## Aim:
Put every line of the records below into a single numbered list, leaving out any blank lines.

## Items from a dataset:
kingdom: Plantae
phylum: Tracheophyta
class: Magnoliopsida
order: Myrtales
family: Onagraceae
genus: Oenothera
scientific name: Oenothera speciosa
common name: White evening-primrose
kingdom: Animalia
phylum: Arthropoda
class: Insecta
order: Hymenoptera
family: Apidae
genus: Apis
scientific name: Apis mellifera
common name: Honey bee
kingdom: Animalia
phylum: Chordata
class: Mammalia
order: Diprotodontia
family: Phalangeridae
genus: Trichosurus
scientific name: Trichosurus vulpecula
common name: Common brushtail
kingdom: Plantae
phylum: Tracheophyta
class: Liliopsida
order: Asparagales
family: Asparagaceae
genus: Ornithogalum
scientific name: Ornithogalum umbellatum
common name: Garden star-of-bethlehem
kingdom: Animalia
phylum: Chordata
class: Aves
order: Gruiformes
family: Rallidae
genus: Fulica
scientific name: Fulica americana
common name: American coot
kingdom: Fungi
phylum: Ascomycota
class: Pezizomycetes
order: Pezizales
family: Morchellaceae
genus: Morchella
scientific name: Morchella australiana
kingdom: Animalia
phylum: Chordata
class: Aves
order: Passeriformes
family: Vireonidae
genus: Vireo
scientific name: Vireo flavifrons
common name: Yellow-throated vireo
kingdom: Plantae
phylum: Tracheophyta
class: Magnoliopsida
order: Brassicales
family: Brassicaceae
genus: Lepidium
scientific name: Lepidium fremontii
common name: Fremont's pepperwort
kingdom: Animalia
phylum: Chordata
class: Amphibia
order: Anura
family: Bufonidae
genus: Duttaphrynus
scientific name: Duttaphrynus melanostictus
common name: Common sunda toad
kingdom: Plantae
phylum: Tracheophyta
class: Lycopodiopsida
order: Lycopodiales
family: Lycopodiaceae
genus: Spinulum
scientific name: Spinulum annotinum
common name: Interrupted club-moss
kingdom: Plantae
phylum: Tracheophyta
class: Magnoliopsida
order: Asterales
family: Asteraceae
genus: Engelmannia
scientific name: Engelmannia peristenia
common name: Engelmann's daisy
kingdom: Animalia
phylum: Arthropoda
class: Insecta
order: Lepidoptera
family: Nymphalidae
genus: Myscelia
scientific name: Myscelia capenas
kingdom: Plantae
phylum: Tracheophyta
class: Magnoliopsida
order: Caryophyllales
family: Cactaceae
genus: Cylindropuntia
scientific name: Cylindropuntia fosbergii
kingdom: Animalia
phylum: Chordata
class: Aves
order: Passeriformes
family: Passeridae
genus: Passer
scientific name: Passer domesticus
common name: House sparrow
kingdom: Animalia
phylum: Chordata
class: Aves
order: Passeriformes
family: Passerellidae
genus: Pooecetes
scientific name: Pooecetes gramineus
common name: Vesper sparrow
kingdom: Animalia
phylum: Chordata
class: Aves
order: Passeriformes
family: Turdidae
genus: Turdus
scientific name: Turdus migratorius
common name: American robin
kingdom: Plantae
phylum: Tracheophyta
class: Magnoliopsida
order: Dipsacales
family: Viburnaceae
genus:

## Exercise solution:
1. kingdom: Plantae
2. phylum: Tracheophyta
3. class: Magnoliopsida
4. order: Myrtales
5. family: Onagraceae
6. genus: Oenothera
7. scientific name: Oenothera speciosa
8. common name: White evening-primrose
9. kingdom: Animalia
10. phylum: Arthropoda
11. class: Insecta
12. order: Hymenoptera
13. family: Apidae
14. genus: Apis
15. scientific name: Apis mellifera
16. common name: Honey bee
17. kingdom: Animalia
18. phylum: Chordata
19. class: Mammalia
20. order: Diprotodontia
21. family: Phalangeridae
22. genus: Trichosurus
23. scientific name: Trichosurus vulpecula
24. common name: Common brushtail
25. kingdom: Plantae
26. phylum: Tracheophyta
27. class: Liliopsida
28. order: Asparagales
29. family: Asparagaceae
30. genus: Ornithogalum
31. scientific name: Ornithogalum umbellatum
32. common name: Garden star-of-bethlehem
33. kingdom: Animalia
34. phylum: Chordata
35. class: Aves
36. order: Gruiformes
37. family: Rallidae
38. genus: Fulica
39. scientific name: Fulica americana
40. common name: American coot
41. kingdom: Fungi
42. phylum: Ascomycota
43. class: Pezizomycetes
44. order: Pezizales
45. family: Morchellaceae
46. genus: Morchella
47. scientific name: Morchella australiana
48. kingdom: Animalia
49. phylum: Chordata
50. class: Aves
51. order: Passeriformes
52. family: Vireonidae
53. genus: Vireo
54. scientific name: Vireo flavifrons
55. common name: Yellow-throated vireo
56. kingdom: Plantae
57. phylum: Tracheophyta
58. class: Magnoliopsida
59. order: Brassicales
60. family: Brassicaceae
61. genus: Lepidium
62. scientific name: Lepidium fremontii
63. common name: Fremont's pepperwort
64. kingdom: Animalia
65. phylum: Chordata
66. class: Amphibia
67. order: Anura
68. family: Bufonidae
69. genus: Duttaphrynus
70. scientific name: Duttaphrynus melanostictus
71. common name: Common sunda toad
72. kingdom: Plantae
73. phylum: Tracheophyta
74. class: Lycopodiopsida
75. order: Lycopodiales
76. family: Lycopodiaceae
77. genus: Spinulum
78. scientific name: Spinulum annotinum
79. common name: Interrupted club-moss
80. kingdom: Plantae
81. phylum: Tracheophyta
82. class: Magnoliopsida
83. order: Asterales
84. family: Asteraceae
85. genus: Engelmannia
86. scientific name: Engelmannia peristenia
87. common name: Engelmann's daisy
88. kingdom: Animalia
89. phylum: Arthropoda
90. class: Insecta
91. order: Lepidoptera
92. family: Nymphalidae
93. genus: Myscelia
94. scientific name: Myscelia capenas
95. kingdom: Plantae
96. phylum: Tracheophyta
97. class: Magnoliopsida
98. order: Caryophyllales
99. family: Cactaceae
100. genus: Cylindropuntia
101. scientific name: Cylindropuntia fosbergii
102. kingdom: Animalia
103. phylum: Chordata
104. class: Aves
105. order: Passeriformes
106. family: Passeridae
107. genus: Passer
108. scientific name: Passer domesticus
109. common name: House sparrow
110. kingdom: Animalia
111. phylum: Chordata
112. class: Aves
113. order: Passeriformes
114. family: Passerellidae
115. genus: Pooecetes
116. scientific name: Pooecetes gramineus
117. common name: Vesper sparrow
118. kingdom: Animalia
119. phylum: Chordata
120. class: Aves
121. order: Passeriformes
122. family: Turdidae
123. genus: Turdus
124. scientific name: Turdus migratorius
125. common name: American robin
126. kingdom: Plantae
127. phylum: Tracheophyta
128. class: Magnoliopsida
129. order: Dipsacales
130. family: Viburnaceae
131. genus:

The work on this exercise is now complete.